これもまた、第二世代で確認されたサイトカインがあったからこそです。兵士の数を増やし、その殺傷能力を上げることで、より強い免疫機構を築くことができたのです。体内をパトロールし、自ら敵を見分けて攻撃するNK細胞(ナチュラルキラー細胞)の働きを向上させる第三世代の免疫療法は、この後さらに進化を遂げます。
これまで見てきたように、がん免疫細胞療法の歴史は「からだの免疫力全体を底上げするもの」からスタートしました。当初は進行がんで明確な効果が確認できなかったものですが、それも「世代」を経るごとに少しずつ進化を遂げ、今ではがん細胞に「特異的」な攻撃をしかける免疫細胞を活性化する治療法へとシフトしています。ペプチドワクチン療法・樹状細胞ワクチン療法などがこれにあたり、がんの情報を覚えこませたそれらの細胞は、がん細胞にのみ明確な攻撃を加えます。

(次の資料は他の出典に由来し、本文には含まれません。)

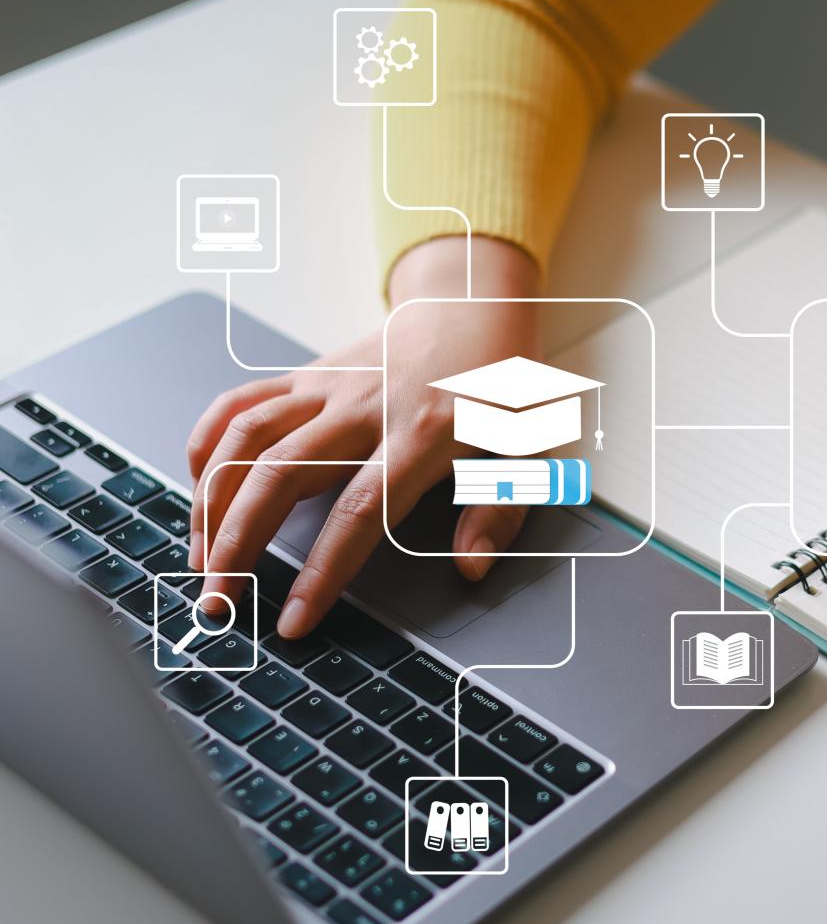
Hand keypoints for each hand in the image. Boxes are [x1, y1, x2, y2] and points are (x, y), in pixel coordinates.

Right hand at [187, 237, 539, 636]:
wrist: (478, 303)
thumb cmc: (505, 387)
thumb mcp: (530, 450)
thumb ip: (501, 510)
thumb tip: (471, 566)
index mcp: (425, 434)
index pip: (360, 512)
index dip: (320, 571)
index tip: (292, 620)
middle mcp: (367, 407)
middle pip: (282, 476)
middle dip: (239, 544)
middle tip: (220, 602)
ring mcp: (330, 386)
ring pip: (247, 439)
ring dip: (212, 502)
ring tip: (202, 559)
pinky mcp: (308, 373)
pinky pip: (241, 403)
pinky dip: (207, 443)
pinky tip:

「とにかく免疫力を上げよう」という時代から「がん細胞への攻撃性が高い免疫細胞にがん情報を覚えさせ的確に攻撃する」時代へ。がん大国とも言われる日本において、この進化は光となっています。
ところで、攻撃力がことさら強い免疫細胞を増強し、がん情報を覚えこませてパワーアップしたとしても、がん細胞自身が免疫細胞の働きにブレーキをかけていたとしたならどうでしょう。特異的免疫療法によって、がん細胞のみに働きかける強力な殺傷能力を得た免疫細胞を、培養してまで体内に取り入れた意味が薄れてしまいます。
残念ながら、がん細胞の一部には、このブレーキ作用を持つものがあるのです。これを解消するため、Tリンパ球にブレーキをかけてしまう分子の働きを阻害する治療法が考えられました。ブレーキをはずすことで、Tリンパ球が本来持つがん細胞への攻撃性を元に戻すのが「免疫チェックポイント阻害剤」です。これを使用すれば、特異的免疫療法で得た強い免疫細胞の働きを損なうことがなくなります。